RECORDED DATA:
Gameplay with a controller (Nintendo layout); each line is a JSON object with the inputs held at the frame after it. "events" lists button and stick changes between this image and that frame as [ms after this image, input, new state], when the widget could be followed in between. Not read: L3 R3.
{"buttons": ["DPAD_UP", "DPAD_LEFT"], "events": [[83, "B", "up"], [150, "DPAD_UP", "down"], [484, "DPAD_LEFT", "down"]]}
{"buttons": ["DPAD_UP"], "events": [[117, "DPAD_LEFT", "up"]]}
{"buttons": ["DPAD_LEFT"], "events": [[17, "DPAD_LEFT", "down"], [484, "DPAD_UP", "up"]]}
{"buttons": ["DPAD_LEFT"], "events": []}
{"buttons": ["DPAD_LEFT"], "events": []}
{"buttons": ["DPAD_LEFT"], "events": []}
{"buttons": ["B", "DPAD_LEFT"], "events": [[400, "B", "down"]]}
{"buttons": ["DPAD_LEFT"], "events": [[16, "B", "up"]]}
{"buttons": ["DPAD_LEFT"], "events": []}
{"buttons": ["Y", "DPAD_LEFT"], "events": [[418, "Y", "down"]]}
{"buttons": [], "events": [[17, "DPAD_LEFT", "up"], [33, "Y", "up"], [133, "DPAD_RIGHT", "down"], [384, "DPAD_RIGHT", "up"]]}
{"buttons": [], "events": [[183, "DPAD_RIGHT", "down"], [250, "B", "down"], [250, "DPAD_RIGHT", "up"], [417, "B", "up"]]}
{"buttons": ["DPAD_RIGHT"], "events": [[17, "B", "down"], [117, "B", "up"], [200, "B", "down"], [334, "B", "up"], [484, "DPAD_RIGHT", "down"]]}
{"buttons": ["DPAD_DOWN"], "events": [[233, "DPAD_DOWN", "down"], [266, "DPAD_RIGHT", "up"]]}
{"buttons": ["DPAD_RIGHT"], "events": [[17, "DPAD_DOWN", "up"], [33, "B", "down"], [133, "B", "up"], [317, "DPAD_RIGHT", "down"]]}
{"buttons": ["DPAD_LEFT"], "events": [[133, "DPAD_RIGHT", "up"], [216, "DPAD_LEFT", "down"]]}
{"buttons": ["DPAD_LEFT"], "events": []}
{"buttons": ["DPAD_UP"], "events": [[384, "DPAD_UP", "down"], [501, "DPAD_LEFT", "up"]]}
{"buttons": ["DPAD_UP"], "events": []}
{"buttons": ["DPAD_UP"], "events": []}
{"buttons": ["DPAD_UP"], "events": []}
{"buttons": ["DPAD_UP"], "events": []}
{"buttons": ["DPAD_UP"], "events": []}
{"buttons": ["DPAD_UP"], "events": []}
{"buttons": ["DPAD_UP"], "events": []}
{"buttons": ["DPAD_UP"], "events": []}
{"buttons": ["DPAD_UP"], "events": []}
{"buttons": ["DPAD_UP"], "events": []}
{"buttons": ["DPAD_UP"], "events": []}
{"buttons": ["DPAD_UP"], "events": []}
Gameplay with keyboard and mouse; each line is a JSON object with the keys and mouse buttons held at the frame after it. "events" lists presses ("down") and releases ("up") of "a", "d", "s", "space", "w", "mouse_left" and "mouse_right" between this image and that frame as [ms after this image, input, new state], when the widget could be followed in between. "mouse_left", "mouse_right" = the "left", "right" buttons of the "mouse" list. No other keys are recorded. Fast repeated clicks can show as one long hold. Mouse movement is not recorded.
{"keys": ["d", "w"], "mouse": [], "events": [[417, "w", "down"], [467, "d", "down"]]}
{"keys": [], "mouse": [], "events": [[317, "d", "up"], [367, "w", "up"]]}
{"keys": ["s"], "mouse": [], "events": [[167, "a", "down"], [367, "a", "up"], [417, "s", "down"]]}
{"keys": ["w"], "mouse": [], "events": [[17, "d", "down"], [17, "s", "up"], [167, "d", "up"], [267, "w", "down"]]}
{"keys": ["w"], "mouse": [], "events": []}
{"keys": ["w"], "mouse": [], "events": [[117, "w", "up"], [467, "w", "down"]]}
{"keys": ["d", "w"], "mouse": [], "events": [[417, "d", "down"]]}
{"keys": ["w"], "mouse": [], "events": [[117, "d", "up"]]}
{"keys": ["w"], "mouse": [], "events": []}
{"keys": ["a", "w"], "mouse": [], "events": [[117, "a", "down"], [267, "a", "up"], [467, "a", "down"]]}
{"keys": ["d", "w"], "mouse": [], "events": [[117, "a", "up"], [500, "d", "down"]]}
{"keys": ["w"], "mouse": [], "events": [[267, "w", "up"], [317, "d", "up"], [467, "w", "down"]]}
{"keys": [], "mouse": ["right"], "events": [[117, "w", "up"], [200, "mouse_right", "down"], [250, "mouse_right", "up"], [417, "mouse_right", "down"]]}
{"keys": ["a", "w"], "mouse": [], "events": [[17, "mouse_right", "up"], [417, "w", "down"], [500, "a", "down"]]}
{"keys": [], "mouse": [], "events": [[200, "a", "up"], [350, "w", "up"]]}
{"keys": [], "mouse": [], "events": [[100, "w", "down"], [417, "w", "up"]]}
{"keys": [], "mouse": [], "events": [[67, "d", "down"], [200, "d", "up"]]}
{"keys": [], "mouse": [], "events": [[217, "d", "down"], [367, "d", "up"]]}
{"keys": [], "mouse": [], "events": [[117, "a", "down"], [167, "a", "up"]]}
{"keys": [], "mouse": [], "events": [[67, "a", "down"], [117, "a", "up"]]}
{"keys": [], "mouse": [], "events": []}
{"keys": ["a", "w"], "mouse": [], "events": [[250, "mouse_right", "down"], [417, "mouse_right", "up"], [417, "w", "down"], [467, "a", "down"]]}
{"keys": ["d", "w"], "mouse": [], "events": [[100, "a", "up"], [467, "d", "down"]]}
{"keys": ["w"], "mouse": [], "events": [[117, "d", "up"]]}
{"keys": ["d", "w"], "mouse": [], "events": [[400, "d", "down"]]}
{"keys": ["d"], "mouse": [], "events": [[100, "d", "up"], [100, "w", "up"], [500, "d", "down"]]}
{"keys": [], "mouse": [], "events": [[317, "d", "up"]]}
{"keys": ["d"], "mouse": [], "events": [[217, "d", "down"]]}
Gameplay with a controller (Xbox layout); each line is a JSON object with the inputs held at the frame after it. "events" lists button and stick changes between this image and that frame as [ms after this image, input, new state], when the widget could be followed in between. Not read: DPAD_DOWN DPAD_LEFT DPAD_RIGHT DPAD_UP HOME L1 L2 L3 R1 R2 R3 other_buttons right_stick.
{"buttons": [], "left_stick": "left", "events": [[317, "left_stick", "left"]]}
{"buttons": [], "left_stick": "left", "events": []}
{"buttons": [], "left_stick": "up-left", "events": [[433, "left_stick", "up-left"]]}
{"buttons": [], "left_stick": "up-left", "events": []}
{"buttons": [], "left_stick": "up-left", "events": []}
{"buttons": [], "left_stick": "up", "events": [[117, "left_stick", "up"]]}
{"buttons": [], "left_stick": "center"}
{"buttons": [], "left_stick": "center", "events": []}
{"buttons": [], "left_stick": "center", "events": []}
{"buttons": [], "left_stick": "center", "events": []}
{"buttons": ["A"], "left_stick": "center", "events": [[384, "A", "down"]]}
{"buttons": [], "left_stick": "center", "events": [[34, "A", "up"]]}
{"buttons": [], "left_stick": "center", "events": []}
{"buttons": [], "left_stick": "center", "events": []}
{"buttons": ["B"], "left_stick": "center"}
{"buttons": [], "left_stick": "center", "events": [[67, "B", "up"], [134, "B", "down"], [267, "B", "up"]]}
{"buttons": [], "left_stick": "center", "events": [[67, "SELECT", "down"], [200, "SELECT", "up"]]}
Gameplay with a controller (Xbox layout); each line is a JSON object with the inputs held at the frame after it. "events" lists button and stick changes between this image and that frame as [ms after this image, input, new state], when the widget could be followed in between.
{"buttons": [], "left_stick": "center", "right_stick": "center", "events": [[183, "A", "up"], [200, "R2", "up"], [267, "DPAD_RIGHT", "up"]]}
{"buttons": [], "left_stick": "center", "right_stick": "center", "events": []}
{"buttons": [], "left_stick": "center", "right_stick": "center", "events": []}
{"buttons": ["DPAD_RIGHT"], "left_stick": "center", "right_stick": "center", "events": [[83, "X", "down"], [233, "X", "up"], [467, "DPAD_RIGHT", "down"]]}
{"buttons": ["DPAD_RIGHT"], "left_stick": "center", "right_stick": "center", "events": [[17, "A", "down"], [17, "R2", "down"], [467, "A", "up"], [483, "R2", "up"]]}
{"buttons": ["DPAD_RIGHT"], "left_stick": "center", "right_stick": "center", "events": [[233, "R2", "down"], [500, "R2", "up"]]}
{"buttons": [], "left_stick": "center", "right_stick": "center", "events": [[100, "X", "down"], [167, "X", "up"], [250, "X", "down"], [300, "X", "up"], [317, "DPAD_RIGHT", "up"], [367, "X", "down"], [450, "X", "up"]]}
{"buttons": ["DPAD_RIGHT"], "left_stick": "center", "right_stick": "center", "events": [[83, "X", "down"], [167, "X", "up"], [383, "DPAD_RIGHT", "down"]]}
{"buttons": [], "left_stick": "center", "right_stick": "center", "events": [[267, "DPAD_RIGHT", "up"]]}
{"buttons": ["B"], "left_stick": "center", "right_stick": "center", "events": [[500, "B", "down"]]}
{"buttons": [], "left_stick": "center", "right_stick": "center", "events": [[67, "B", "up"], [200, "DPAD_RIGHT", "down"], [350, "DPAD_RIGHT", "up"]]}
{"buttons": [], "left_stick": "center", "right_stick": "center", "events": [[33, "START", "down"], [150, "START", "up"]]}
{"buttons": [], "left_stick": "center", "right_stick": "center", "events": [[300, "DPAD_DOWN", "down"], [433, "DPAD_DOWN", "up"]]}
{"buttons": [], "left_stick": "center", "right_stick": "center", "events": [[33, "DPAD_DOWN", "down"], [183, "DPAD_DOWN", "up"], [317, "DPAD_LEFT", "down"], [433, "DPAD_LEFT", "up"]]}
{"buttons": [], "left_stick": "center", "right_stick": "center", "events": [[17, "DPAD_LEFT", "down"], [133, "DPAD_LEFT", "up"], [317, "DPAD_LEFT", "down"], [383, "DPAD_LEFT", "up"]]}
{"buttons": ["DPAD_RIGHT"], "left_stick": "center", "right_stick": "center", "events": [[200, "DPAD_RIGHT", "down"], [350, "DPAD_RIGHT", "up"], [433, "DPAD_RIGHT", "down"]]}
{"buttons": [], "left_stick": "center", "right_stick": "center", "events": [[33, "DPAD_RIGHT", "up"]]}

EXERCISE DESCRIPTION: Where does the word "inputs" appear in the records above? Return every line that holds it.

EXERCISE RESULT:
Gameplay with a controller (Nintendo layout); each line is a JSON object with the inputs held at the frame after it. "events" lists button and stick changes between this image and that frame as [ms after this image, input, new state], when the widget could be followed in between. Not read: L3 R3.
Gameplay with a controller (Xbox layout); each line is a JSON object with the inputs held at the frame after it. "events" lists button and stick changes between this image and that frame as [ms after this image, input, new state], when the widget could be followed in between. Not read: DPAD_DOWN DPAD_LEFT DPAD_RIGHT DPAD_UP HOME L1 L2 L3 R1 R2 R3 other_buttons right_stick.
Gameplay with a controller (Xbox layout); each line is a JSON object with the inputs held at the frame after it. "events" lists button and stick changes between this image and that frame as [ms after this image, input, new state], when the widget could be followed in between.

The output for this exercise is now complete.